Stand still in a meadow. Look up as you pause at a street corner. What do you see? In either landscape there is beauty to be found, complexity of forms and the rich display of life. In Eyes On: Nature || the Urban Landscape, over a dozen emerging and professional photographers exhibit works exploring their experience of the natural world and the urban landscape. Two oftentimes contrasting themes are brought together in one remarkably diverse show.

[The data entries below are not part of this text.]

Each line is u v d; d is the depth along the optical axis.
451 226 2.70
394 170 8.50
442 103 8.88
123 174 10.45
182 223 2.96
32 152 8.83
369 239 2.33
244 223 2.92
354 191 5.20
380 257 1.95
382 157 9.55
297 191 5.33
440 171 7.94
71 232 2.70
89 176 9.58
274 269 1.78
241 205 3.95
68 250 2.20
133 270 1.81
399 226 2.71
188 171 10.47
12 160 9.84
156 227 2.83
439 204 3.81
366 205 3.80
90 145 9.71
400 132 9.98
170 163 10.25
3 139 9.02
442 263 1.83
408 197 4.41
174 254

From September 11 to October 9, 2016,  photographs will be on view at the Riverside Gallery hosted at the Cambridge Community Center in Cambridge, MA. Featured artists include Colin Buckley, Beverly Fisher Crawford, Lois Fiore, Anton Grassl, Linda Haas, Cedric Harper, Michelle Hogan, Derrick Z. Jackson, Carol E. Moses, Andrew McPhee, Seacia Pavao, Ted Prato, and Cynthia Staples. Curators: Derrick Z. Jackson, Carol E. Moses, and Cynthia Staples.

Key dates …

  • Opening Reception Sunday, September 11, 2016, 3:00 – 5:00 PM.
  • Closing Party Sunday, October 9, 2016, 3:00 – 5:00 PM.
  • Light snacks and beverages provided at reception and party.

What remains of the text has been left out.